Ranger David Moss with the dead kārearea
Image: Lee Barry | DOC
The birds are fully protected by law, and DOC is investigating the killing. Whoever shot the bird may face up to 2 years in prison and a $100,000 fine.
Simon and Katie Ford were devastated to discover the bird – still warm – in their back paddock in Eucalyptus Way last Thursday.
“We are planting native trees and want to encourage the birds back. We were shocked someone would shoot such a beautiful animal,” said Katie.
“We did hear from neighbours that some teenage boys at our end of the valley have been seen target shooting in the last week. A few people have responded on our valley Facebook page about seeing the bird in the few days prior and are horrified that it has been killed.”
DOC biodiversity ranger David Moss says shooting the falcon is unacceptable, no matter what the circumstances.
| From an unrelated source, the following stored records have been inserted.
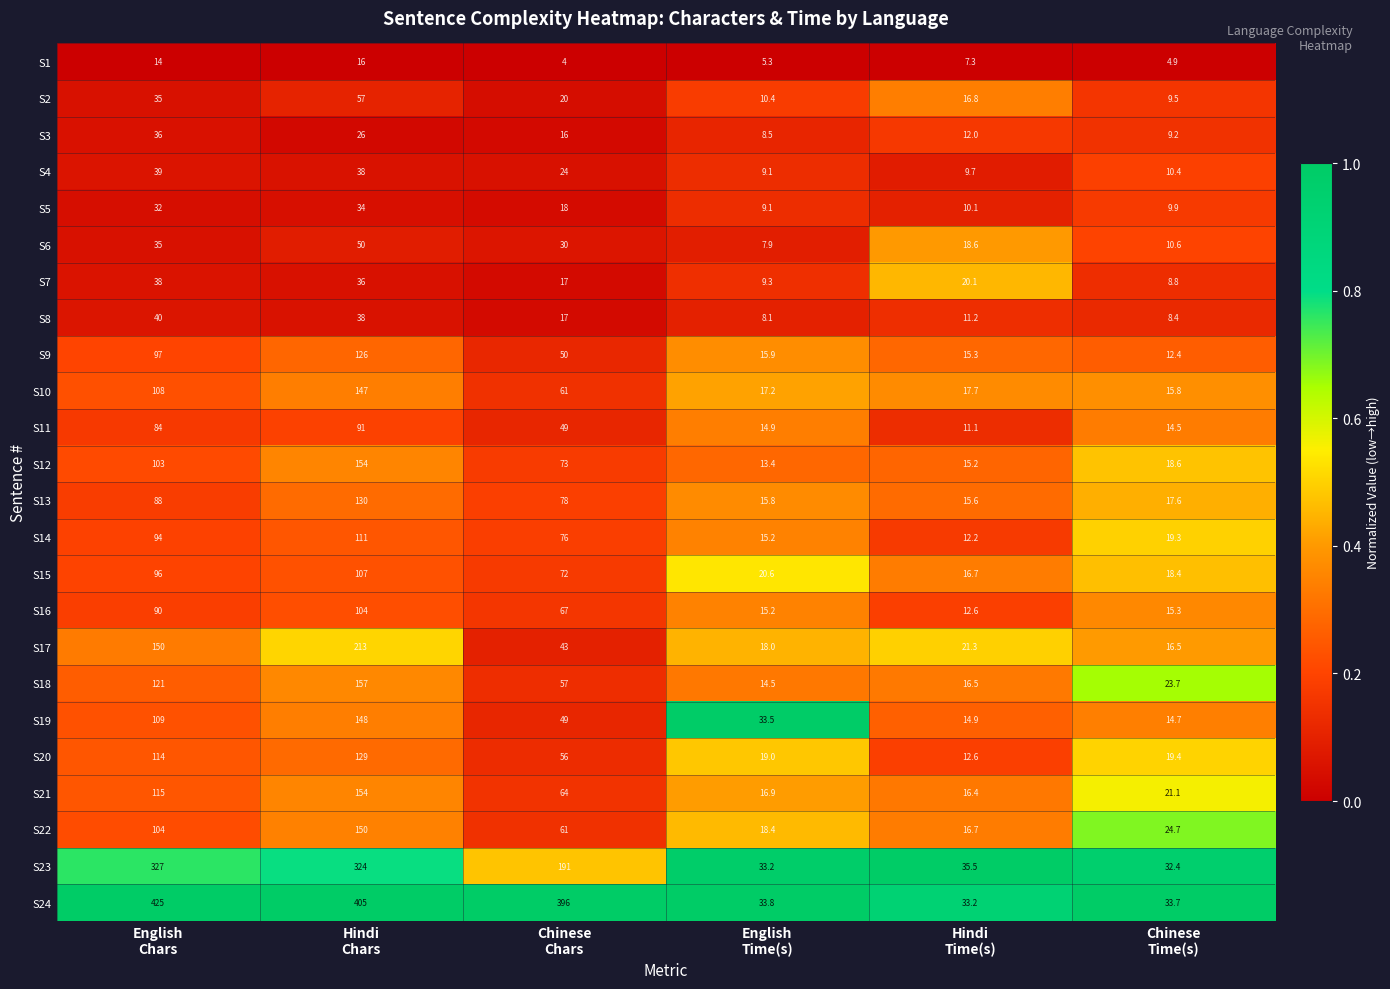

What is the total value across all series at Hindi
Time(s)?

389.3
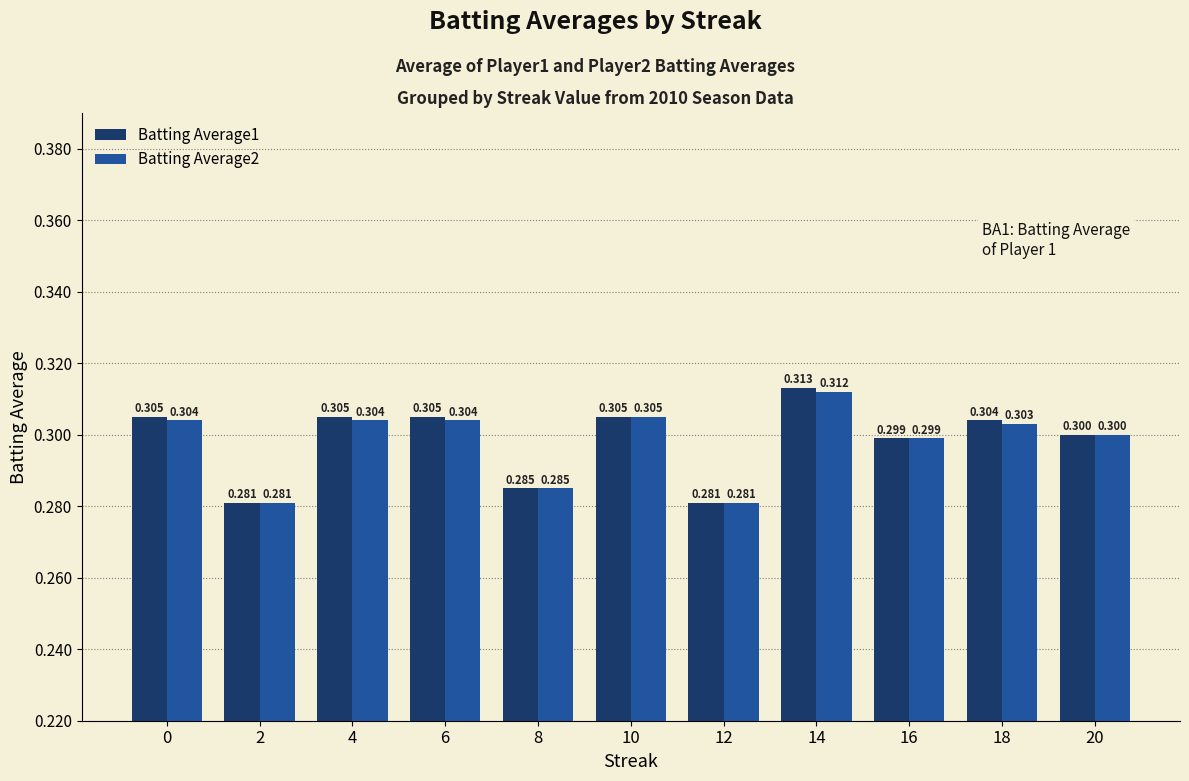

Rank the series by their average value, from highest to lowest.

Batting Average1, Batting Average2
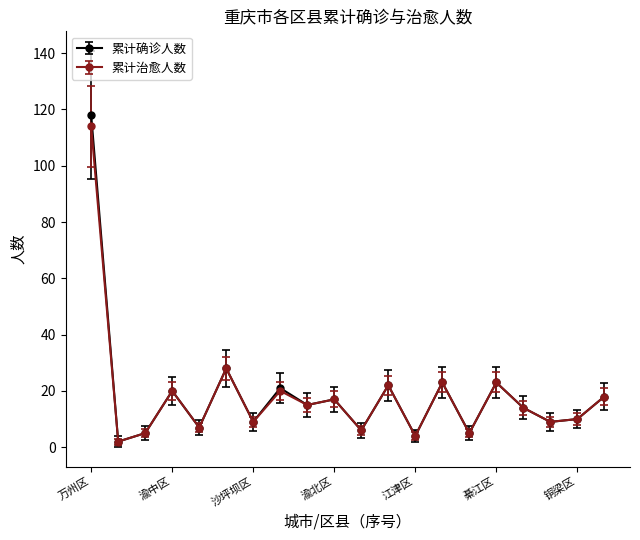

What is the sum of all 累计治愈人数 values?

371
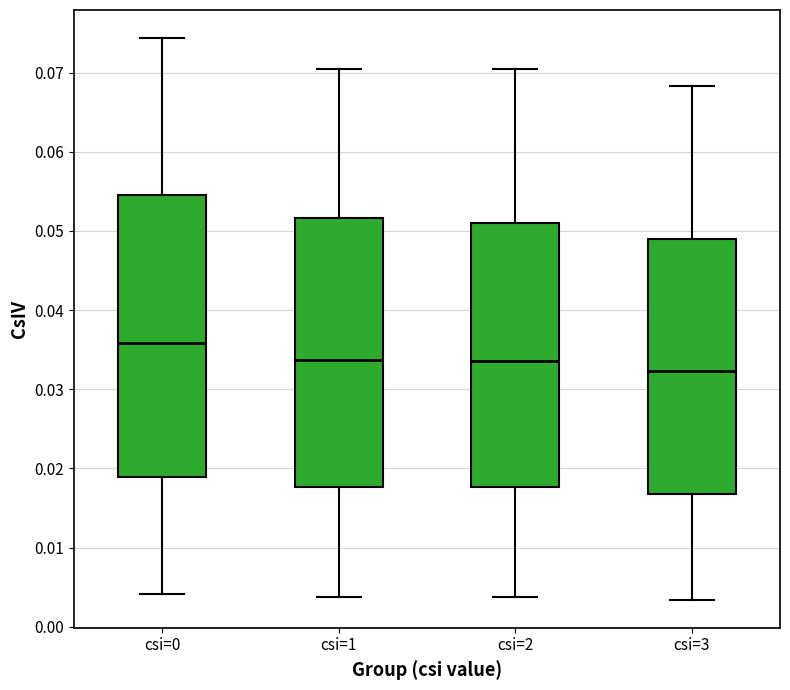

Where does the median line of the box for csi=1 sit on the y-axis? The values are not printed on the chart, so give them approximately, as read against the axis.

0.034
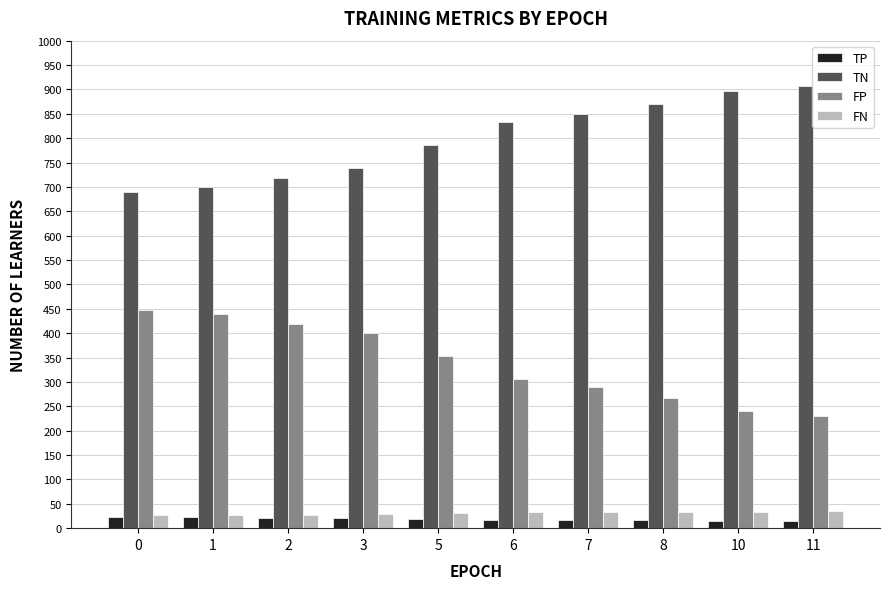

Which label corresponds to the largest value in the chart?

11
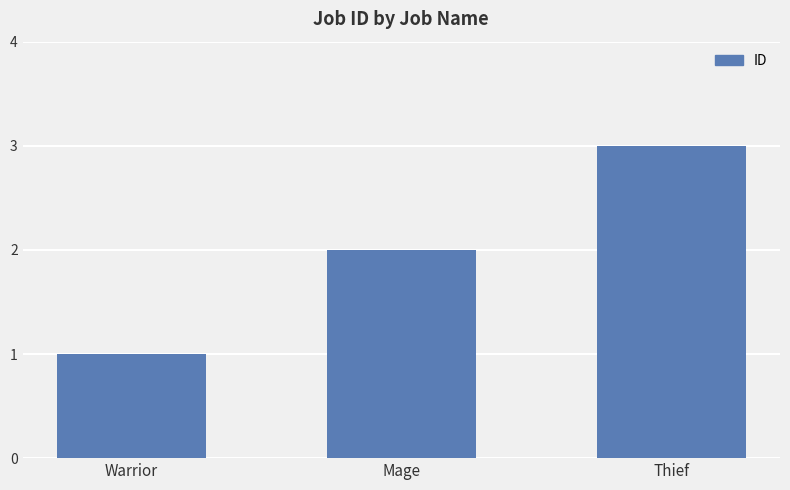

What position from the left is Thief?

3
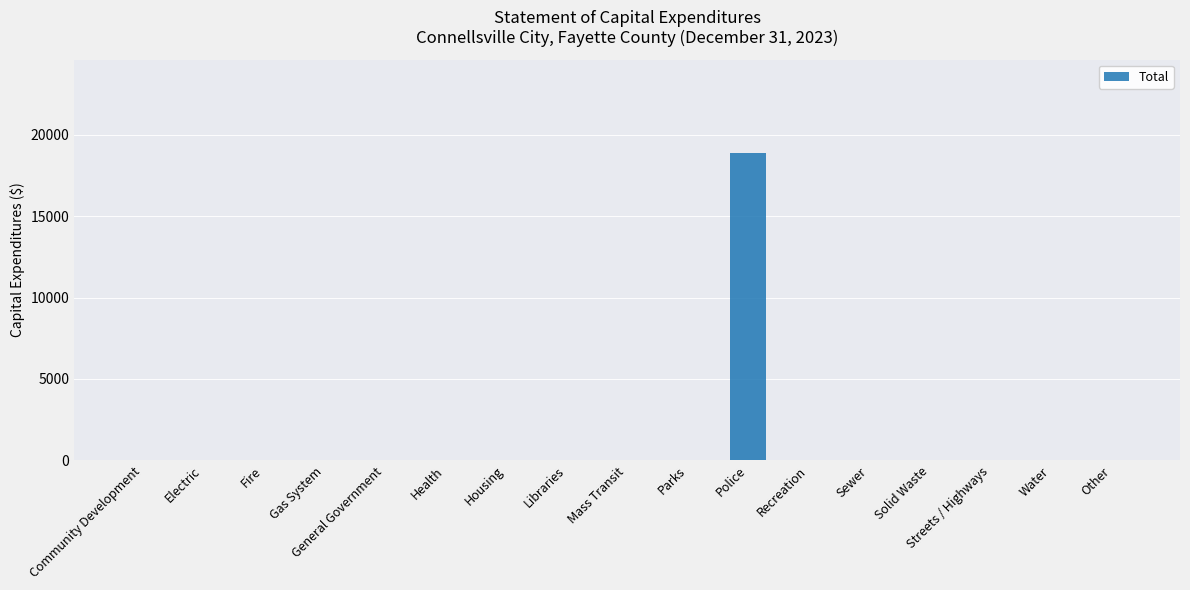

At which category does the chart reach its peak across all series?

Police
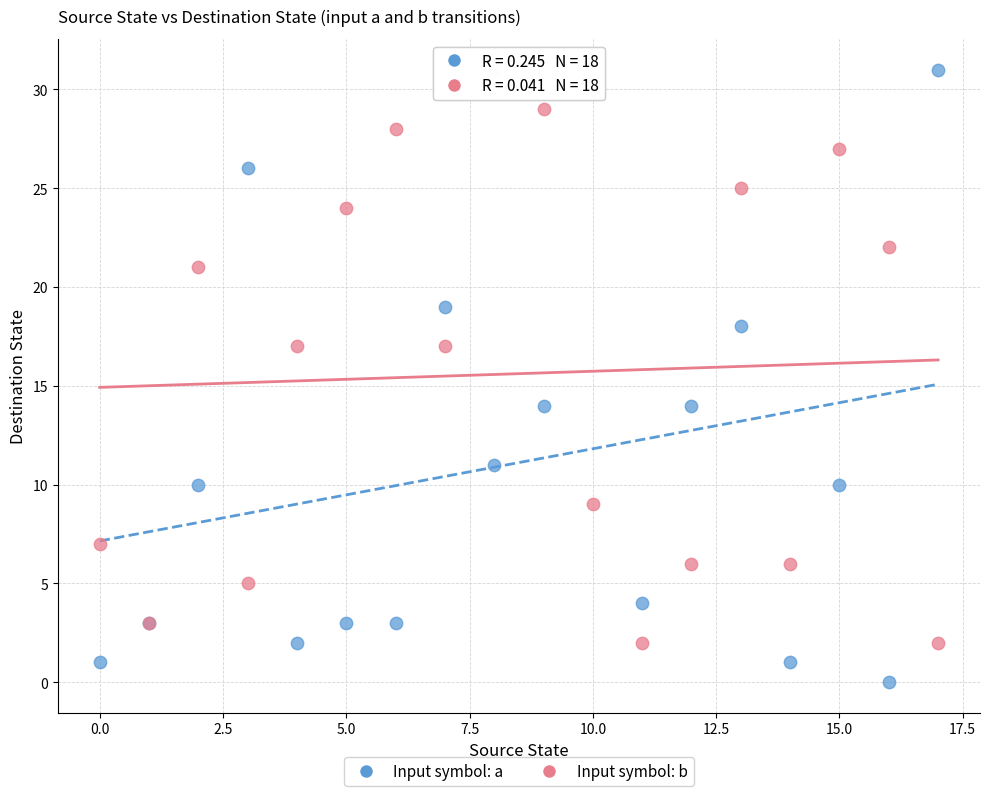

Which series has the largest Y range (max minus min)?

Input symbol: a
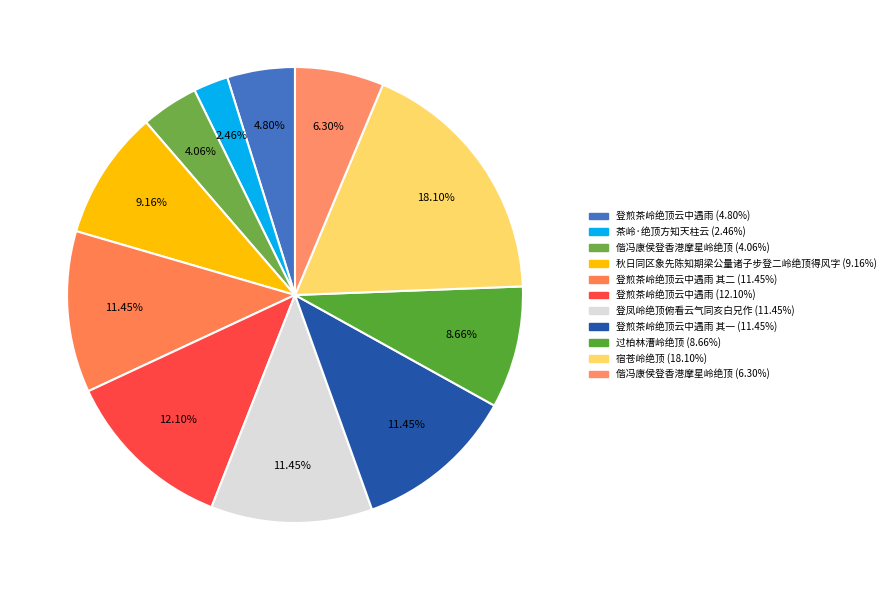

Which category has the biggest portion of the pie?

宿苍岭绝顶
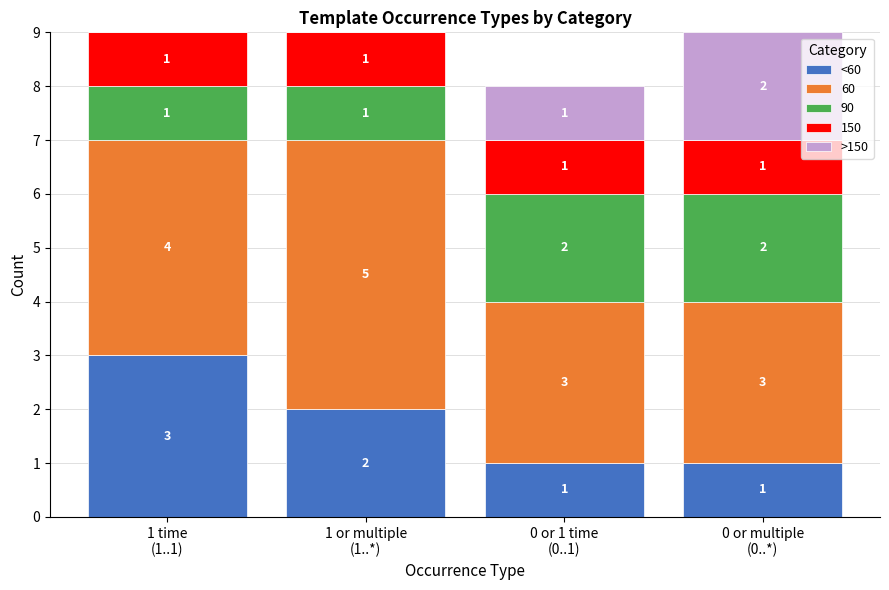

Does the chart contain stacked bars?

Yes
“It was a direct hit from a low calibre weapon, such as a .22 and appears to be intentional. For someone to shoot this bird is appalling. Not only is the kārearea a threatened species, it is a symbol of New Zealand and graces our 20-dollar note.”
“This was a young bird, probably the offspring of a pair nested nearby. A falcon in your area should be a celebration – a sign of a healthy ecosystem. Instead someone has taken its life.”
New Zealand falcon are the only falcon endemic to this country and are a top predator. They can reach speeds of up to 100km/h and hunt a range of large prey such as mammals and lizards, but other birds make up most of their diet.
“Birds are their natural food source. Unfortunately this can include domestic poultry, doves and pigeons,” said Mr Moss.
“If people experience problems with falcons attaching domestic birds, contact your local DOC office for advice, but don’t shoot them!”
DOC is appealing for information about the shooting – contact the Kapiti Wellington office on +64 4 470 8412.
What you can do
Falcons often nest on the ground, under a rocky outcrop or tree stump. Help protect nesting falcon by controlling predators in their habitat (cats, hedgehogs, stoats, weasels, ferrets and rats). Eggs and nestlings are more likely to survive, and there will be more natural food available.